Dry-compressing pumps are becoming ever more important in industrial compressor technology. Due to increasing obligations with regard to environmental regulations and rising operating and disposal costs, as well as greater requirements with regard to the purity of the delivery medium, known wet-running pump systems, such as liquid ring machines, rotary vane pumps and oil or water-injected screw compressors, are replaced with dry-compressing pumps with increasing frequency. Dry screw compressors, claw pumps, diaphragm pumps, piston pumps, scroll machines, as well as Roots pumps, are among these dry-compressing machines.
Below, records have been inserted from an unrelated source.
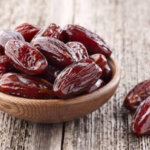
Find the location of `lighter wood table`. lighter wood table is located at coordinates (134, 14), (58, 8).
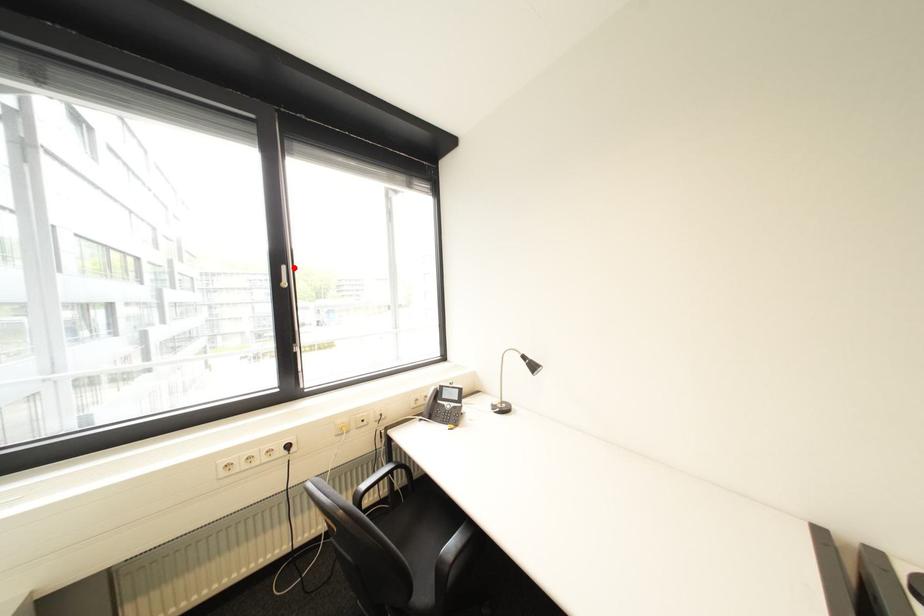
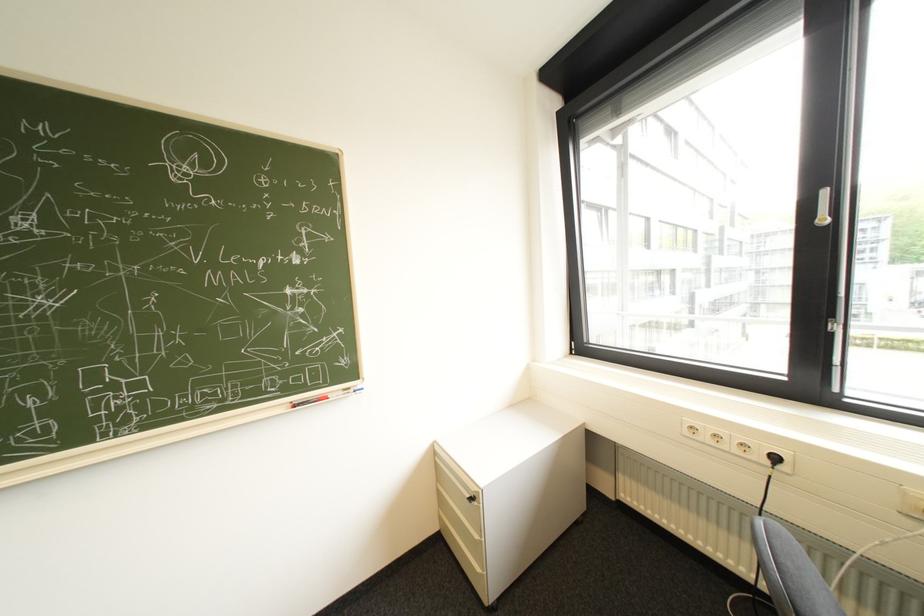
Locate, in the second image, the point that corresponds to the highlighted location in the first image.

(834, 193)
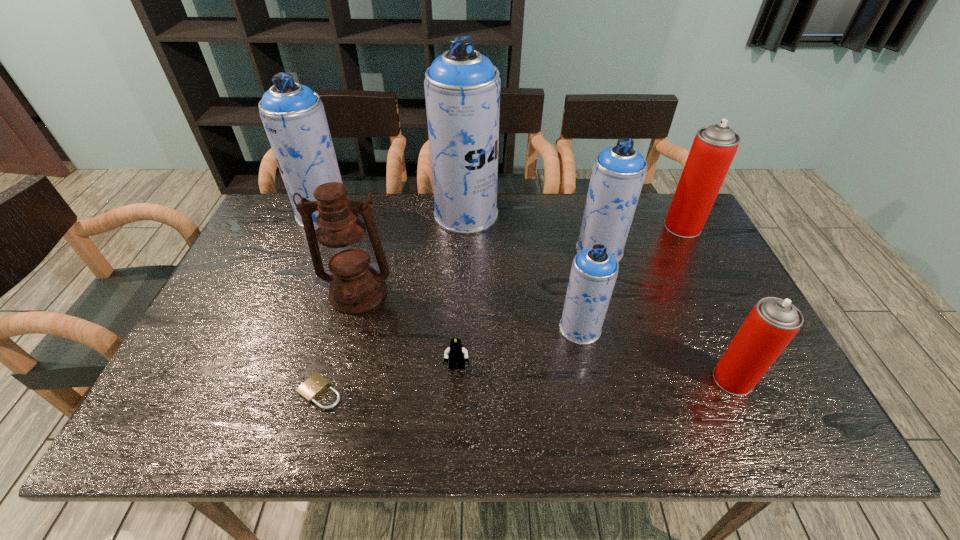
Locate an element on the screen. free location located on the left of the nearest aerosol can is located at coordinates (688, 380).

The height and width of the screenshot is (540, 960). Find the location of `free point located 0.240m on the back of the smallest blue aerosol can`. free point located 0.240m on the back of the smallest blue aerosol can is located at coordinates (x=564, y=252).

This screenshot has height=540, width=960. Identify the location of vacant space located on the front-facing side of the Lego. (454, 436).

In order to click on free space located on the left of the padlock in this screenshot , I will do `click(186, 392)`.

Locate an element on the screen. The image size is (960, 540). object present at the near edge is located at coordinates (310, 389).

Locate an element on the screen. The image size is (960, 540). object at the left edge is located at coordinates (293, 115).

This screenshot has height=540, width=960. Identify the location of object situated at the far left corner. (293, 115).

Image resolution: width=960 pixels, height=540 pixels. I want to click on object that is at the far right corner, so click(714, 147).

This screenshot has width=960, height=540. I want to click on vacant space at the far edge, so click(x=557, y=222).

Where is `vacant space at the near edge`? vacant space at the near edge is located at coordinates (261, 408).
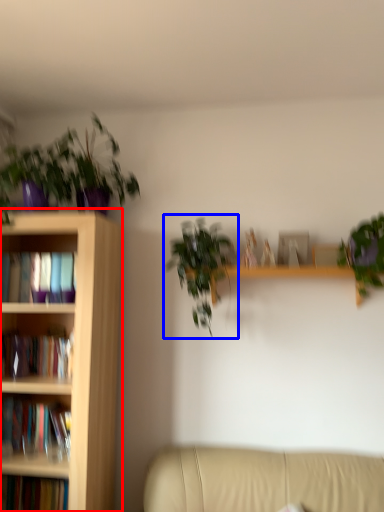
Question: Which of the following is the farthest to the observer, bookcase (highlighted by a red box) or houseplant (highlighted by a blue box)?

Choices:
 (A) bookcase
 (B) houseplant

Answer: (B)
However, what these machines have in common is that they still do not meet today's requirements relating to reliability, ruggedness, constructional size and weight, while at the same time having a low price level and satisfactory compressor efficiency.
Known dry-compressing screw spindle pumps suggest themselves for improving this situation, because, like typical dual-shaft displacement machines, they obtain a high compression capacity simply by achieving the required multi-stage property as so-called “delivery threads” by a series arrangement of several sealed working chambers through the number of loops per compressor rotor in an extremely uncomplicated manner. Moreover, the contactless rolling of the screw spindle rotors that rotate in opposite directions enables an increased rotational speed of the rotors, so that the nominal suction capacity and the volumetric efficiency are increased at the same time, relative to the design size.
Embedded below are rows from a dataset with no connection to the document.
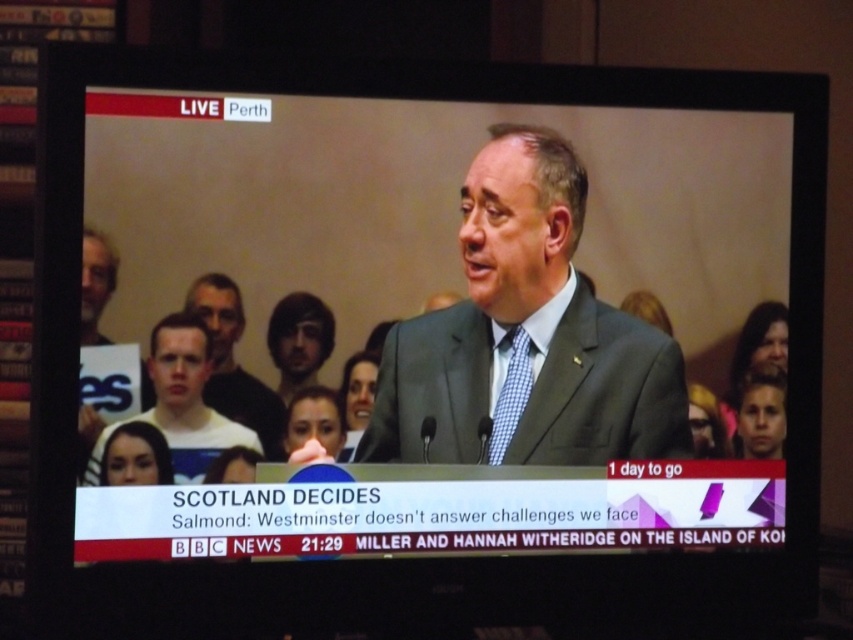
You are a camera operator adjusting the zoom to focus on the speaker. The light brown hair at center and checkered fabric tie at center are currently in your view. If your camera has a minimum focus distance of 12 inches, can you focus on both objects without moving the camera?

The distance between the light brown hair at center and the checkered fabric tie at center is 12.80 inches. Since this distance is greater than the camera minimum focus distance of 12 inches, the camera can focus on both objects without moving.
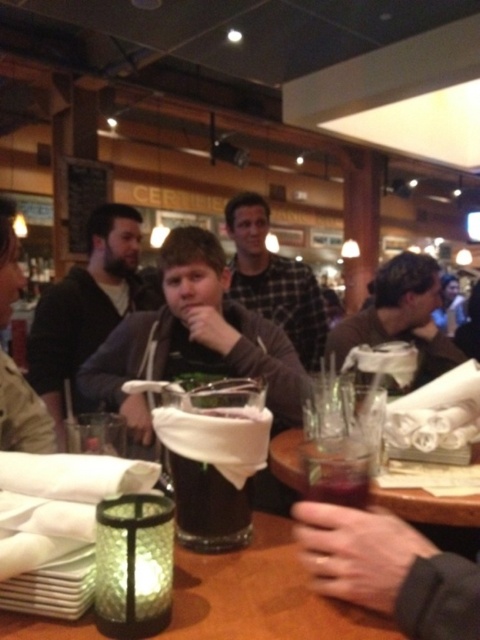
You are a server in a restaurant and need to place a new drink order on the table. Where should you place the drink so it doesn not interfere with the plaid flannel shirt at center?

The plaid flannel shirt at center is located at point (274,280), so you should place the drink away from that coordinate to avoid interference.

You are a person who is 1.7 meters tall and standing in front of the table. You want to pick up the matte black jacket at center. Can you reach it without moving your feet?

The matte black jacket at center is 1.06 meters from viewer. Since the jacket is 1.06 meters away and you are 1.7 meters tall, you can likely reach it by stretching your arms forward as your arm length is typically shorter than your height, but it depends on your arm reach. However, the question states to use the objects description. Since the jacket is 1.06 meters away from the viewer, and assuming an average arm reach of about 1 meter, you might not be able to reach it without moving closer.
A simple rotor cooling system is described for a dry-compressing screw spindle pump in International Patent Application Publication No. WO 00/12899, wherein a coolant, such as oil, is introduced into a conical rotor bore in each rotor, in order to permanently dissipate a part of the compression heat produced during the compression process. Pursuing this approach in International Application No. PCT/EP2008/068364, the coolant is used with an internal (oil) pump, for cooling the pump housing in order to dissipate in a coolant circuit the absorbed amounts of heat from the compression of the delivery medium and the power dissipation via a separate heat exchanger in such a way that the clearance values between the rotor pair and the surrounding pump housing are maintained for all operating states.
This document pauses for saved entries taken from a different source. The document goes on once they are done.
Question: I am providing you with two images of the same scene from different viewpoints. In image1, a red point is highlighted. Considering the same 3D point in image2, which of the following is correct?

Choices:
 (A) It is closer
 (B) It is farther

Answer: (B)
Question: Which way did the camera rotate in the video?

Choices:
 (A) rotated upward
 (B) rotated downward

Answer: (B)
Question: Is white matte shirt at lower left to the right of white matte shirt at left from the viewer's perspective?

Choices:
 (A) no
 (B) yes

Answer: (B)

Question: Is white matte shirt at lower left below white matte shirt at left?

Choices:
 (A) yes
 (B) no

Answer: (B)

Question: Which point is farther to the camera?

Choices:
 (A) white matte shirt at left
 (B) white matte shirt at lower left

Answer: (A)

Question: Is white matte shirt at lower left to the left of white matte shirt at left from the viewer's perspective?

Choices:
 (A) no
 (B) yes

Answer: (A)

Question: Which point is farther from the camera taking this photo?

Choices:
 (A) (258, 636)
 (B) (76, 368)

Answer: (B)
For achieving greater compressor powers however, there is still no efficient and inexpensive solution to minimize the pump-specific forces in the axial and radial direction and minimize the compressor power values efficiently, reliably, robustly and inexpensively. Until now, dry-compressing screw compressors having two screw compressors with an intermediate gas cooling system still must be used for higher pressure values, for example, 11 bar as absolute pressure, with an unsatisfactory efficiency at the same time. Accordingly, the corresponding total expenditure is a constant nuisance, both with regard to the purchase of an intermediate gas cooling system additionally required due to two-compressor machines, as well as with regard to operation, due to the, on the whole, modest efficiency. This is desired to be improved significantly.